When targeting a brain region for stimulation, researchers and doctors typically match a standard circular map of a human scalp to the head of the participant. That map includes spots to place two or more electrodes. Matthew Krause, a research fellow at McGill University/Montréal Neurological Institute notes in the case of tDCS, current flows between the electrodes. The electrical current is carried through the scalp and skull and predominantly permeates the first few centimeters of the brain.
Exposing large areas of the brain to a single source of electricity makes them more likely to talk with each other. The nerve cells become receptive to signals from other nerve cells after the stimulation. The increased connectivity can induce a neuroplastic response, causing brain networks that have deteriorated with age, for example, to relearn how to work in synchronicity with healthy networks. With MRI scans of people’s brains before and after tDCS trials, researchers are using machine learning techniques to discern each person’s anatomical fingerprints and understand how a specific dose of electricity changes an individual’s brain.
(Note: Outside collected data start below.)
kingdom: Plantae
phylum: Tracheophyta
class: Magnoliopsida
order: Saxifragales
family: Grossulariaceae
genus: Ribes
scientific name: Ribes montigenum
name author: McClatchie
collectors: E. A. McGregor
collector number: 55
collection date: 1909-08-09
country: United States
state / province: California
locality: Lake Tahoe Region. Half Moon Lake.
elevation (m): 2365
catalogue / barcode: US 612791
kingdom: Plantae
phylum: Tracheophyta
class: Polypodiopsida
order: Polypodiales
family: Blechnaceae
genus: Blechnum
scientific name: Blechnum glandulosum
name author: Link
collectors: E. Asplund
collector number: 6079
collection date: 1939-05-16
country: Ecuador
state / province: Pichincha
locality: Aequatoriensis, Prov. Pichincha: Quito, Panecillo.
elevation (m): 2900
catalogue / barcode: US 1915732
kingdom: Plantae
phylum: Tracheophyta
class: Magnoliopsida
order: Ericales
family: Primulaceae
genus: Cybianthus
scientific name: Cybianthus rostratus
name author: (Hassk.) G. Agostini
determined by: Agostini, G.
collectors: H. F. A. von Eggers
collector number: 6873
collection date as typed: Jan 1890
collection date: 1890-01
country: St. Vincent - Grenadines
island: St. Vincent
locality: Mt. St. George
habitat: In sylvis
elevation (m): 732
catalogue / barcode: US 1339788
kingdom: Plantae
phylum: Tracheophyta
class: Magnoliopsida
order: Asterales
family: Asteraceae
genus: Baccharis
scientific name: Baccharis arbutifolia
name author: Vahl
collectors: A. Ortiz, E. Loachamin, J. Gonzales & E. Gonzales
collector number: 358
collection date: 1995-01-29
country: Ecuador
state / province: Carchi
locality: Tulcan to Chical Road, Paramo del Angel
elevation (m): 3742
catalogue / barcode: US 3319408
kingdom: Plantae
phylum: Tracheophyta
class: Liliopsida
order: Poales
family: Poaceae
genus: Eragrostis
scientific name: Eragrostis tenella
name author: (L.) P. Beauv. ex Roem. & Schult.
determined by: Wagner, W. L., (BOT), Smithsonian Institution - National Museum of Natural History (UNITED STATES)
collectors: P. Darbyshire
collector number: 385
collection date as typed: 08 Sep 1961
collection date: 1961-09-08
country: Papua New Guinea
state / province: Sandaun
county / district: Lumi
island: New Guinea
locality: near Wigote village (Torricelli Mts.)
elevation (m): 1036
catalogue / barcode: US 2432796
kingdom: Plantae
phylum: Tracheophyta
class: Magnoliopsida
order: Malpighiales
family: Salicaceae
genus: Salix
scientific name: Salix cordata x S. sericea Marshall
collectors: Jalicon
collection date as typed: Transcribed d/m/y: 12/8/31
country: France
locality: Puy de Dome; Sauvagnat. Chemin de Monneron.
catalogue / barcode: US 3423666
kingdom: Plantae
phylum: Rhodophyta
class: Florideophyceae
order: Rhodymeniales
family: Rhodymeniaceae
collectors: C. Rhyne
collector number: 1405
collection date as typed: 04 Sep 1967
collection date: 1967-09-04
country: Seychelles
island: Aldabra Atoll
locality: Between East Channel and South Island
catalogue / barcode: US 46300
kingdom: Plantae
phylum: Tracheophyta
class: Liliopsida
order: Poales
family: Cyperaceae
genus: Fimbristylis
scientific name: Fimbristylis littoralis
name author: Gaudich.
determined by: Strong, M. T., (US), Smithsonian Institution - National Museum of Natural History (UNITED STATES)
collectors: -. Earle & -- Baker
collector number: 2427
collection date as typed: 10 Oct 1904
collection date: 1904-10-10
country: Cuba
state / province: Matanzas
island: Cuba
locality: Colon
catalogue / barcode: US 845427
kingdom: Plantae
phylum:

With data from every research participant, Woods and his team are training algorithms to analyze the data and identify specific features which predict whether any given person will respond to stimulation. By identifying common characteristics and further identifying patterns across the responders and non-responders, Woods can make more detailed, refined templates to develop a profile of an individual, know where to put the electrodes, and determine how much current to use.
Woods and his collaborators are aiming for a “push-button” scenario where a patient walks in to treat a condition such as depression or age-related cognitive decline, receives a brain scan, and the clinician presses a button that outputs a stimulation prescription. The computer algorithm-derived prescription would dictate the exact dosage, duration, and location of stimulation specific for that person’s unique skull, brain, and symptoms. Normally, it would take Woods’ team months to give an individual such personalized attention, but if their approach is realized, with the support of neuroimaging and AI, these empowered prescriptions could be churned out the same day someone receives the MRI scan.
With an individualized approach, researchers and physicians could better understand how noninvasive brain stimulation might be used to prevent or slow cognitive decline, or positively change the course of Alzheimer’s disease and other dementias. Woods notes, “As we start to dig into this technique and really start to understand mechanistically what’s driving these differences, the better we can titrate this technique to impact more people in a positive direction.”